As shown in Chart 37, men received larger benefits than women on average ($1,392 vs. $832). Although the vast majority of benefits were direct for both genders, the indirect share was slightly higher for women compared to men (9% vs. 6.7%). Benefits were also found to be larger among the population aged 35 and over, but there are no significant differences in benefits between the different age groups beyond this cut-off. However, the share of indirect benefits varied with age: they represented a larger share of total benefits for beneficiaries aged between 25 and 54 years old, but an insignificant share among other age groups.

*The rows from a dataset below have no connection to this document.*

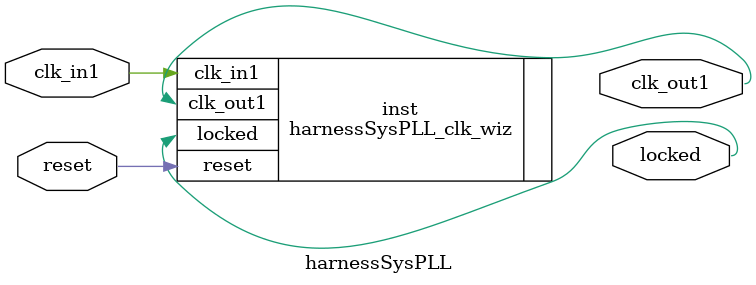
<source format=v>


`timescale 1ps/1ps

(* CORE_GENERATION_INFO = "harnessSysPLL,clk_wiz_v6_0_14_0_0,{component_name=harnessSysPLL,use_phase_alignment=true,use_min_o_jitter=false,use_max_i_jitter=false,use_dyn_phase_shift=false,use_inclk_switchover=false,use_dyn_reconfig=false,enable_axi=0,feedback_source=FDBK_AUTO,PRIMITIVE=MMCM,num_out_clk=1,clkin1_period=10.000,clkin2_period=10.000,use_power_down=false,use_reset=true,use_locked=true,use_inclk_stopped=false,feedback_type=SINGLE,CLOCK_MGR_TYPE=NA,manual_override=false}" *)

module harnessSysPLL 
 (
  // Clock out ports
  output        clk_out1,
  // Status and control signals
  input         reset,
  output        locked,
 // Clock in ports
  input         clk_in1
 );

  harnessSysPLL_clk_wiz inst
  (
  // Clock out ports  
  .clk_out1(clk_out1),
  // Status and control signals               
  .reset(reset), 
  .locked(locked),
 // Clock in ports
  .clk_in1(clk_in1)
  );

endmodule

</source>
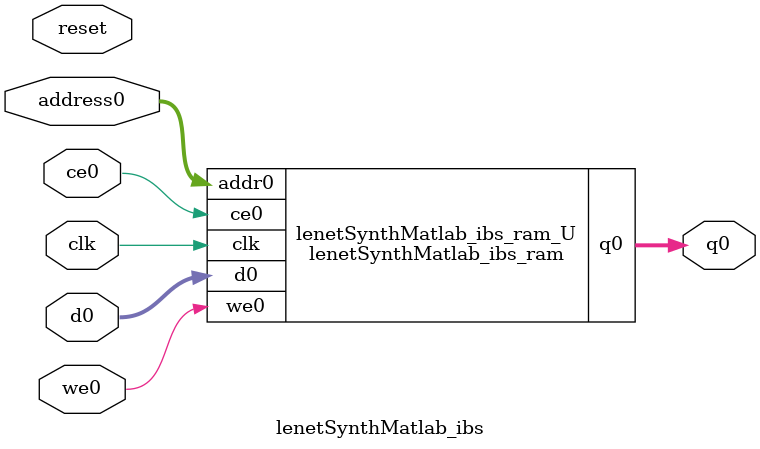
<source format=v>

`timescale 1 ns / 1 ps
module lenetSynthMatlab_ibs_ram (addr0, ce0, d0, we0, q0,  clk);

parameter DWIDTH = 64;
parameter AWIDTH = 11;
parameter MEM_SIZE = 1600;

input[AWIDTH-1:0] addr0;
input ce0;
input[DWIDTH-1:0] d0;
input we0;
output reg[DWIDTH-1:0] q0;
input clk;

(* ram_style = "block" *)reg [DWIDTH-1:0] ram[0:MEM_SIZE-1];




always @(posedge clk)  
begin 
    if (ce0) 
    begin
        if (we0) 
        begin 
            ram[addr0] <= d0; 
            q0 <= d0;
        end 
        else 
            q0 <= ram[addr0];
    end
end


endmodule


`timescale 1 ns / 1 ps
module lenetSynthMatlab_ibs(
    reset,
    clk,
    address0,
    ce0,
    we0,
    d0,
    q0);

parameter DataWidth = 32'd64;
parameter AddressRange = 32'd1600;
parameter AddressWidth = 32'd11;
input reset;
input clk;
input[AddressWidth - 1:0] address0;
input ce0;
input we0;
input[DataWidth - 1:0] d0;
output[DataWidth - 1:0] q0;



lenetSynthMatlab_ibs_ram lenetSynthMatlab_ibs_ram_U(
    .clk( clk ),
    .addr0( address0 ),
    .ce0( ce0 ),
    .we0( we0 ),
    .d0( d0 ),
    .q0( q0 ));

endmodule


</source>
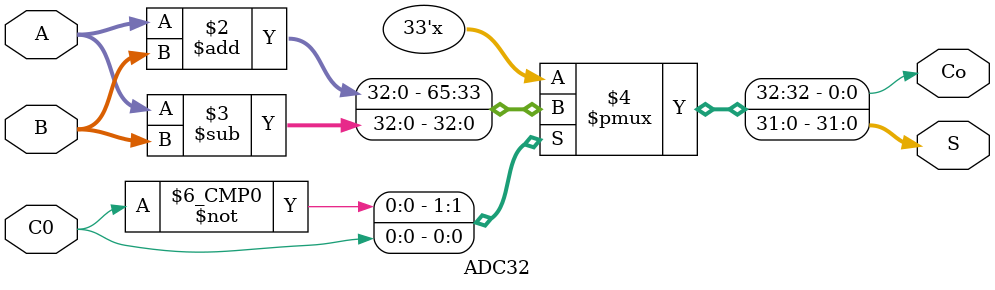
<source format=v>
`timescale 1ns / 1ps
module ADC32(input [31:0] A, 			//´ø½øÎ»µÄ32Î»¼Ó¼õÆ÷£¬¿¼ÂÇÎÞ·ûºÅÊý¼æÈÝ¡£ÔÚÉè¼ÆALUµÄsltÖ¸ÁîÉÏÓÐÇø±ð
				 input [31:0] B, 
				 input C0,		//×îµÍ½øÎ»ÊäÈë
				 output reg [31:0] S,
				 output reg Co		//ÐÞ¸ÄÂß¼­·ûºÅ£¬½«½øÎ»·Ö¿ª

				  );
				 
	always @* begin
		case (C0)
			1'b0: {Co,S} <= A + B;
			1'b1: {Co,S} <= A - B;
		endcase
	end


endmodule

</source>
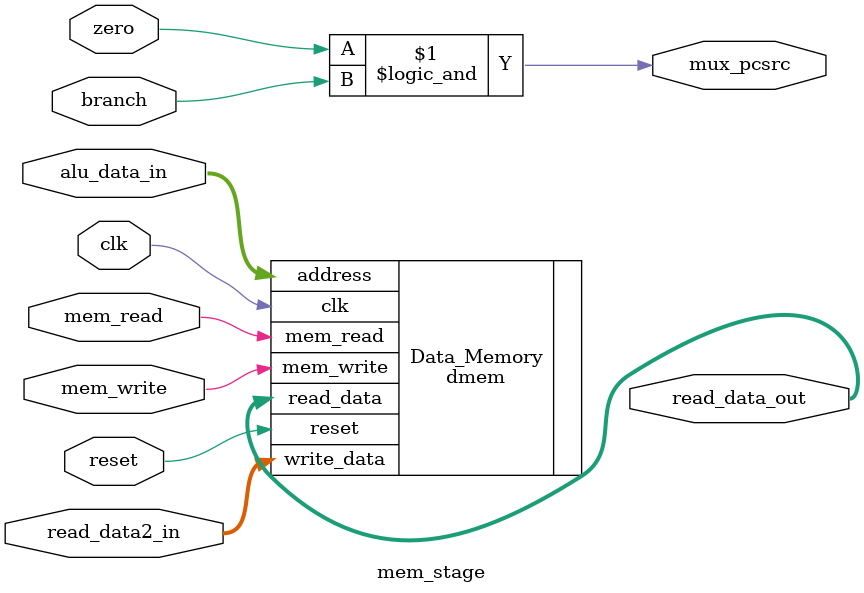
<source format=v>
/*
Memory Stage 

*/


module mem_stage(
	input clk,reset,
	input [31:0] alu_data_in,read_data2_in,
	input mem_write,mem_read,zero,branch,
	
	
	output mux_pcsrc,
	output [31:0] read_data_out
);
	
	dmem Data_Memory(.clk(clk),.reset(reset),.mem_write(mem_write),.mem_read(mem_read),.address(alu_data_in),.write_data(read_data2_in),.read_data(read_data_out));
	assign mux_pcsrc = zero && branch ;
endmodule
</source>
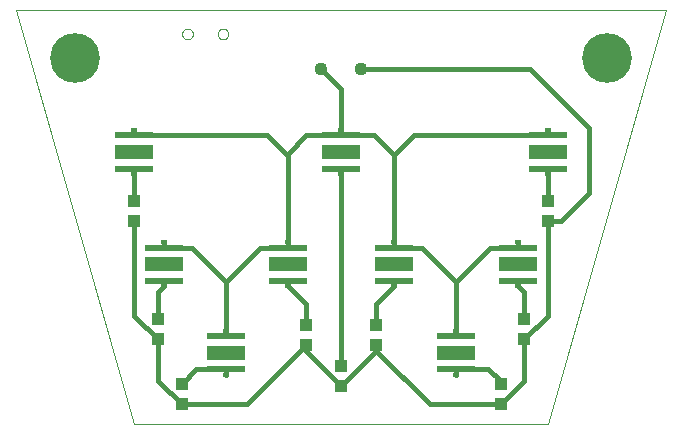
<source format=gtl>
G75*
%MOIN*%
%OFA0B0*%
%FSLAX24Y24*%
%IPPOS*%
%LPD*%
%AMOC8*
5,1,8,0,0,1.08239X$1,22.5*
%
%ADD10C,0.0000*%
%ADD11R,0.0433X0.0394*%
%ADD12R,0.1299X0.0512*%
%ADD13R,0.1299X0.0197*%
%ADD14R,0.0197X0.0157*%
%ADD15C,0.0436*%
%ADD16C,0.0160*%
%ADD17C,0.1660*%
D10*
X004037Y000100D02*
X000100Y013880D01*
X021754Y013880D01*
X017817Y000100D01*
X004037Y000100D01*
X005632Y013088D02*
X005634Y013114D01*
X005640Y013140D01*
X005650Y013165D01*
X005663Y013188D01*
X005679Y013208D01*
X005699Y013226D01*
X005721Y013241D01*
X005744Y013253D01*
X005770Y013261D01*
X005796Y013265D01*
X005822Y013265D01*
X005848Y013261D01*
X005874Y013253D01*
X005898Y013241D01*
X005919Y013226D01*
X005939Y013208D01*
X005955Y013188D01*
X005968Y013165D01*
X005978Y013140D01*
X005984Y013114D01*
X005986Y013088D01*
X005984Y013062D01*
X005978Y013036D01*
X005968Y013011D01*
X005955Y012988D01*
X005939Y012968D01*
X005919Y012950D01*
X005897Y012935D01*
X005874Y012923D01*
X005848Y012915D01*
X005822Y012911D01*
X005796Y012911D01*
X005770Y012915D01*
X005744Y012923D01*
X005720Y012935D01*
X005699Y012950D01*
X005679Y012968D01*
X005663Y012988D01*
X005650Y013011D01*
X005640Y013036D01*
X005634Y013062D01*
X005632Y013088D01*
X006813Y013088D02*
X006815Y013114D01*
X006821Y013140D01*
X006831Y013165D01*
X006844Y013188D01*
X006860Y013208D01*
X006880Y013226D01*
X006902Y013241D01*
X006925Y013253D01*
X006951Y013261D01*
X006977Y013265D01*
X007003Y013265D01*
X007029Y013261D01*
X007055Y013253D01*
X007079Y013241D01*
X007100Y013226D01*
X007120Y013208D01*
X007136Y013188D01*
X007149Y013165D01*
X007159Y013140D01*
X007165Y013114D01*
X007167Y013088D01*
X007165Y013062D01*
X007159Y013036D01*
X007149Y013011D01*
X007136Y012988D01*
X007120Y012968D01*
X007100Y012950D01*
X007078Y012935D01*
X007055Y012923D01*
X007029Y012915D01*
X007003Y012911D01*
X006977Y012911D01*
X006951Y012915D01*
X006925Y012923D01*
X006901Y012935D01*
X006880Y012950D01*
X006860Y012968D01*
X006844Y012988D01*
X006831Y013011D01*
X006821Y013036D01*
X006815Y013062D01*
X006813Y013088D01*
D11*
X004037Y007521D03*
X004037Y006852D03*
X004824Y003584D03*
X004824Y002915D03*
X005612Y001419D03*
X005612Y000750D03*
X009746Y002718D03*
X009746Y003387D03*
X010927Y002009D03*
X010927Y001340D03*
X012108Y002718D03*
X012108Y003387D03*
X016242Y001419D03*
X016242Y000750D03*
X017029Y002915D03*
X017029Y003584D03*
X017817Y006852D03*
X017817Y007521D03*
D12*
X017817Y009155D03*
X016832Y005415D03*
X012698Y005415D03*
X009155Y005415D03*
X005029Y005415D03*
X007088Y002462D03*
X014765Y002462D03*
X010927Y009155D03*
X004037Y009155D03*
D13*
X004037Y008604D03*
X004037Y009706D03*
X005029Y005966D03*
X005029Y004864D03*
X007088Y003013D03*
X007088Y001911D03*
X009155Y004864D03*
X009155Y005966D03*
X012698Y005966D03*
X012698Y004864D03*
X014765Y003013D03*
X014765Y001911D03*
X016832Y004864D03*
X016832Y005966D03*
X017817Y008604D03*
X017817Y009706D03*
X010927Y009706D03*
X010927Y008604D03*
D14*
X010927Y008427D03*
X010927Y009883D03*
X012698Y006143D03*
X012698Y004687D03*
X014765Y003191D03*
X014765Y001734D03*
X016832Y004687D03*
X016832Y006143D03*
X017817Y008427D03*
X017817Y009883D03*
X009155Y006143D03*
X009155Y004687D03*
X007088Y003191D03*
X007088Y001734D03*
X005029Y004687D03*
X005029Y006143D03*
X004037Y008427D03*
X004037Y009883D03*
D15*
X010261Y011915D03*
X011600Y011915D03*
D16*
X011604Y011911D01*
X017226Y011911D01*
X019194Y009943D01*
X019194Y007777D01*
X018269Y006852D01*
X017817Y006852D01*
X017817Y003702D01*
X017029Y002915D01*
X017029Y001537D01*
X016242Y000750D01*
X013880Y000750D01*
X012108Y002521D01*
X010927Y001340D01*
X009746Y002521D01*
X009746Y002718D01*
X007777Y000750D01*
X005612Y000750D01*
X004824Y001537D01*
X004824Y002915D01*
X004037Y003702D01*
X004037Y006852D01*
X004037Y007521D02*
X004037Y008427D01*
X004037Y008604D01*
X004037Y009706D02*
X008458Y009706D01*
X009155Y009009D01*
X009155Y009100D01*
X009761Y009706D01*
X010927Y009706D01*
X012037Y009706D01*
X012698Y009045D01*
X013360Y009706D01*
X017817Y009706D01*
X017817Y009883D01*
X017817Y008604D02*
X017817Y008427D01*
X017817Y007521D01*
X016832Y006143D02*
X016832Y005966D01*
X015895Y005966D01*
X014765Y004836D01*
X013631Y005970D01*
X012702Y005970D01*
X012698Y005966D01*
X012698Y009045D01*
X010927Y008604D02*
X010927Y008427D01*
X010927Y002009D01*
X012108Y002521D02*
X012108Y002718D01*
X012108Y003387D02*
X012108Y004096D01*
X012698Y004687D01*
X012698Y004864D01*
X012698Y005966D02*
X012698Y006143D01*
X014765Y004836D02*
X014765Y003191D01*
X014765Y003013D01*
X014765Y001911D02*
X015836Y001911D01*
X016242Y001506D01*
X016242Y001419D01*
X014765Y001734D02*
X014765Y001911D01*
X017029Y003584D02*
X017029Y004490D01*
X016832Y004687D01*
X016832Y004864D01*
X009746Y004096D02*
X009746Y003387D01*
X009746Y004096D02*
X009155Y004687D01*
X009155Y004864D01*
X009155Y005966D02*
X008230Y005966D01*
X007088Y004824D01*
X007088Y003191D01*
X007088Y003013D01*
X007088Y001911D02*
X006104Y001911D01*
X005612Y001419D01*
X007088Y001734D02*
X007088Y001911D01*
X004824Y003584D02*
X004824Y004482D01*
X005029Y004687D01*
X005029Y004864D01*
X005029Y005966D02*
X005946Y005966D01*
X007088Y004824D01*
X005029Y005966D02*
X005029Y006143D01*
X009155Y006143D02*
X009155Y005966D01*
X009155Y006143D02*
X009155Y009009D01*
X010927Y009706D02*
X010927Y009883D01*
X010927Y011250D01*
X010261Y011915D01*
X004037Y009883D02*
X004037Y009706D01*
D17*
X002069Y012305D03*
X019785Y012305D03*
M02*

</source>
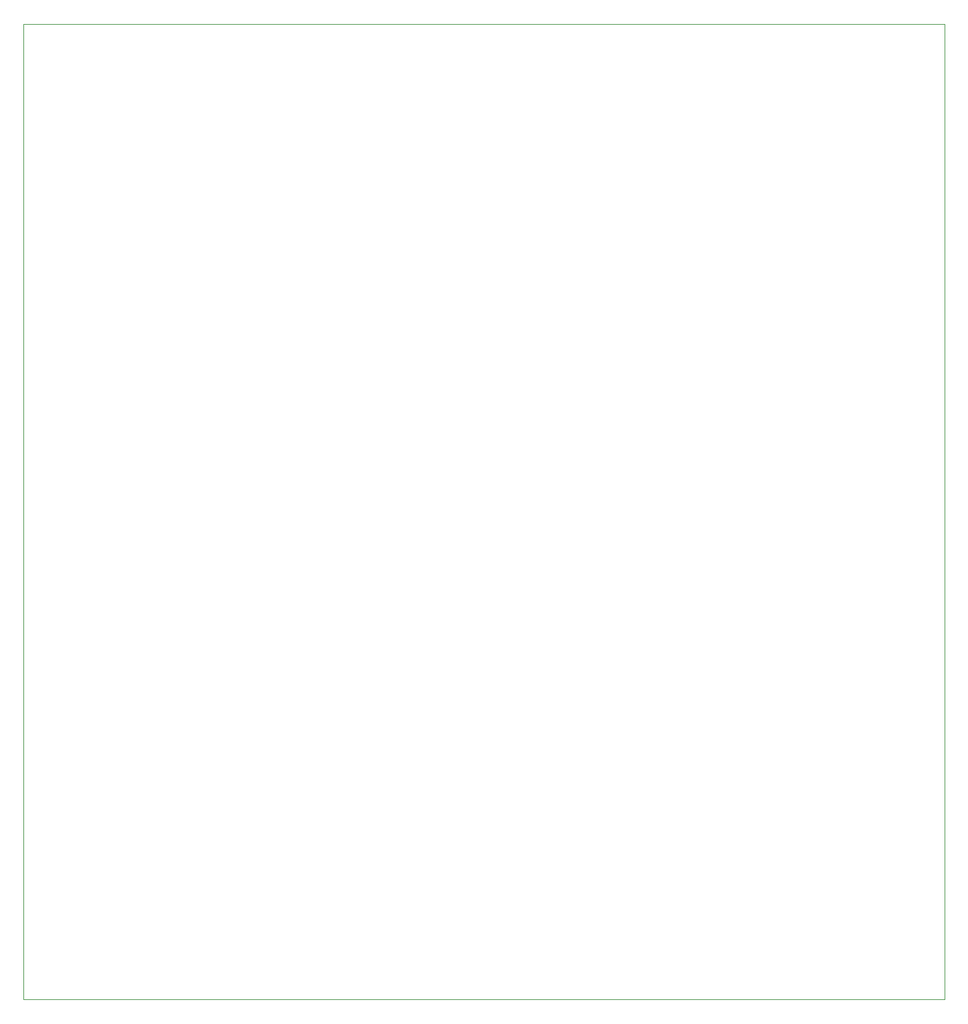
<source format=gbr>
G04 #@! TF.GenerationSoftware,KiCad,Pcbnew,(6.0.5-0)*
G04 #@! TF.CreationDate,2022-08-07T12:30:08-07:00*
G04 #@! TF.ProjectId,ac125a_dtmf,61633132-3561-45f6-9474-6d662e6b6963,rev?*
G04 #@! TF.SameCoordinates,Original*
G04 #@! TF.FileFunction,Profile,NP*
%FSLAX46Y46*%
G04 Gerber Fmt 4.6, Leading zero omitted, Abs format (unit mm)*
G04 Created by KiCad (PCBNEW (6.0.5-0)) date 2022-08-07 12:30:08*
%MOMM*%
%LPD*%
G01*
G04 APERTURE LIST*
G04 #@! TA.AperFunction,Profile*
%ADD10C,0.050000*%
G04 #@! TD*
G04 APERTURE END LIST*
D10*
X33020000Y-153670000D02*
X33020000Y-26670000D01*
X33020000Y-26670000D02*
X153035000Y-26670000D01*
X153035000Y-26670000D02*
X153035000Y-153670000D01*
X153035000Y-153670000D02*
X33020000Y-153670000D01*
M02*

</source>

By income group, there was wide variation in total benefits received. As shown in Chart 38, beneficiaries with $150,000 or more of total income received $3,211 in total benefits on average, while those with less than $15,000 in total income received an average of $81. However, indirect benefits were a negligible share of the overall benefits received by high-income beneficiaries, but the vast majority of total benefits for individuals is in the lower income groups.
Finally, Chart 39 shows that benefits also varied considerably by industry of occupation. Benefits were found to be largest in the finance and insurance industry, which also had the largest average claims. There was, however, little variation in the shares of direct and indirect benefits, with direct benefits always representing the majority of benefits.
6. Conclusion
To summarize the findings, the average UPD deduction claimed increased slightly between 2000 and 2019, while the share of claimants in the overall population of taxfilers decreased. Claims are generally associated with higher incomes, and made by workers between 35 and 54 years old. In 2019, men and women were as likely to claim this deduction, but men were more likely to claim it in the past. Workers in the public administration sector are the most likely to claim it. Among claimants, the large majority have at least one job where they pay union dues. However, that share varies widely between industries. For example, more than half of workers in the professional, scientific and technical services industry who claim the UPD deduction are claimants of professional dues only. Finally, UPD claimants tend to have higher earnings and total income than non-claimants. Among the group of claimants, those who claim professional dues only tend to have higher incomes. Among beneficiaries of the UPD, average benefits stood at about $185 in 2018 (in 2019 dollars). About 87% of these benefits were direct benefits on average.
For its part, the average claim for OEE has declined somewhat over the period of observation. Claims are generally associated with higher income, and are more likely to be made by men, workers aged 25 and above, and those working in transportation and warehousing. When a T777 is filed, the most common expenses are for allowable motor vehicles. The evidence also suggests that claimants worked somewhat fewer jobs on average than their non-claimant counterparts. On average, OEE beneficiaries received $1,201 in benefits, 93% of which were direct, though this share varies with income and age.